I have painted too drab a portrait of today's students, making them seem a solemn lot. That is only half of their story: if they were so dreary I wouldn't so thoroughly enjoy their company. The other half is that they are easy to like. They are quick to laugh and to offer friendship. They are not introverts. They are unusually kind and are more considerate of one another than any student generation I have known.
Nor are they so obsessed with their studies that they avoid sports and extra-curricular activities. On the contrary, they juggle their crowded hours to play on a variety of teams, peform with musical and dramatic groups, and write for campus publications. But this in turn is one more cause of anxiety. There are too many choices. Academically, they have 1,300 courses to select from; outside class they have to decide how much spare time they can spare and how to spend it.
This means that they engage in fewer extracurricular pursuits than their predecessors did. If they want to row on the crew and play in the symphony they will eliminate one; in the '60's they would have done both. They also tend to choose activities that are self-limiting. Drama, for instance, is flourishing in all twelve of Yale's residential colleges as it never has before. Students hurl themselves into these productions -- as actors, directors, carpenters, and technicians -- with a dedication to create the best possible play, knowing that the day will come when the run will end and they can get back to their studies.
They also can't afford to be the willing slave for organizations like the Yale Daily News. Last spring at the one hundredth anniversary banquet of that paper whose past chairmen include such once and future kings as Potter Stewart, Kingman Brewster, and William F. Buckley, Jr. -- much was made of the fact that the editorial staff used to be small and totally committed and that "newsies" routinely worked fifty hours a week. In effect they belonged to a club; Newsies is how they defined themselves at Yale. Today's student will write one or two articles a week, when he can, and he defines himself as a student. I've never heard the word Newsie except at the banquet.

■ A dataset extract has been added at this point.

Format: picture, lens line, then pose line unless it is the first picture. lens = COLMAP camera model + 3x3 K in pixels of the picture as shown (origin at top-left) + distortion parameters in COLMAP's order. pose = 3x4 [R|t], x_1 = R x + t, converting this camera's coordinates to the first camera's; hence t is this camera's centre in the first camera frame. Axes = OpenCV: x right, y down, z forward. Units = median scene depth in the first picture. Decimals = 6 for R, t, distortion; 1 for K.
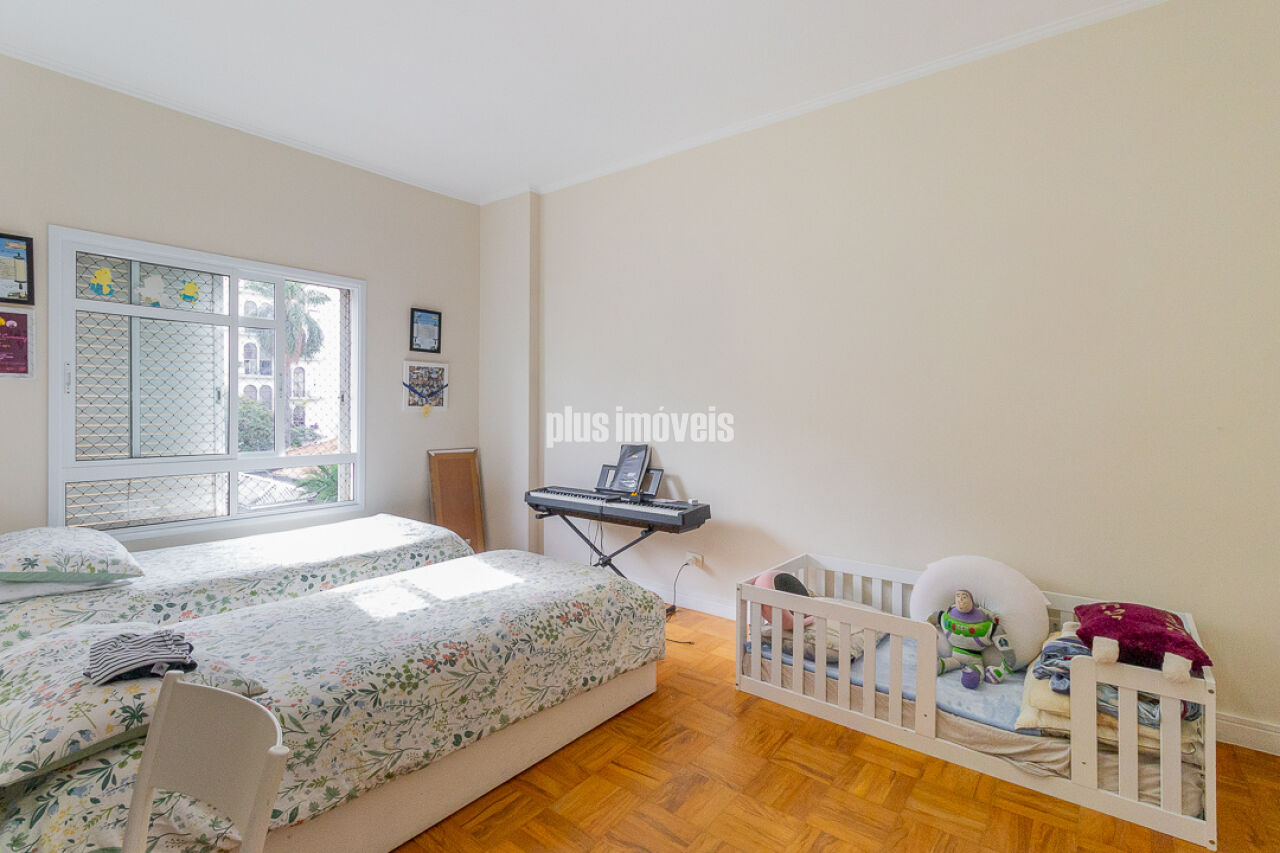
lens RADIAL K [[595.0, 0, 660.9], [0, 595.0, 399.1], [0, 0, 1]] dist [0.006277, -0.001218]
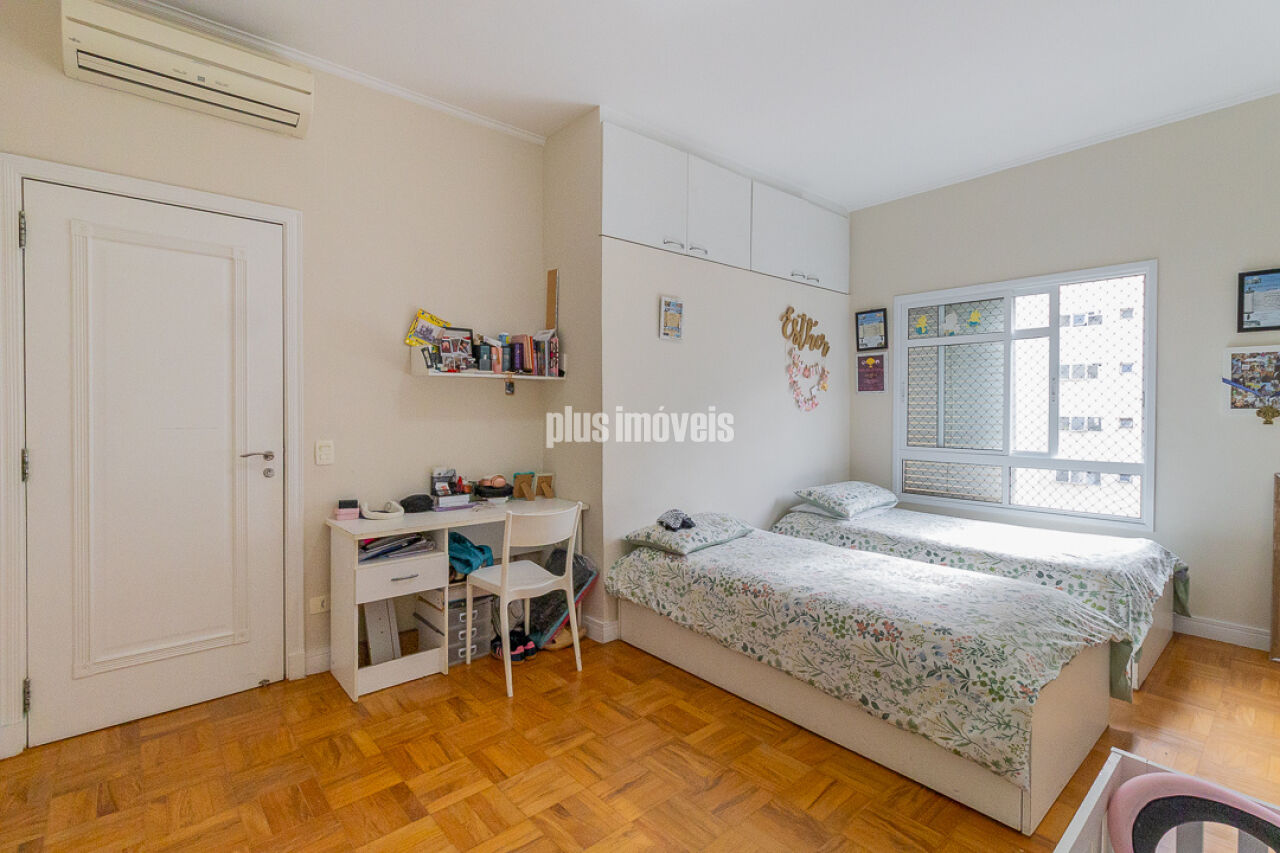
lens RADIAL K [[595.0, 0, 644.9], [0, 595.0, 422.9], [0, 0, 1]] dist [0.006277, -0.001218]
pose [[-0.205109, 0.019534, -0.978544, 0.703311], [0.015069, 0.999745, 0.016799, 0.009074], [0.978623, -0.011300, -0.205351, 0.696422]]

If I have described the modern undergraduate primarily as a driven creature who is largely ignoring the blithe spirit inside who keeps trying to come out and play, it's because that's where the crunch is, not only at Yale but throughout American education. It's why I think we should all be worried about the values that are nurturing a generation so fearful of risk and so goal-obsessed at such an early age.
I tell students that there is no one "right" way to get ahead -- that each of them is a different person, starting from a different point and bound for a different destination. I tell them that change is a tonic and that all the slots are not codified nor the frontiers closed. One of my ways of telling them is to invite men and women who have achieved success outside the academic world to come and talk informally with my students during the year. They are heads of companies or ad agencies, editors of magazines, politicians, public officials, television magnates, labor leaders, business executives, Broadway producers, artists, writers, economists, photographers, scientists, historians -- a mixed bag of achievers.
I ask them to say a few words about how they got started. The students assume that they started in their present profession and knew all along that it was what they wanted to do. Luckily for me, most of them got into their field by a circuitious route, to their surprise, after many detours. The students are startled. They can hardly conceive of a career that was not pre-planned. They can hardly imagine allowing the hand of God or chance to nudge them down some unforeseen trail.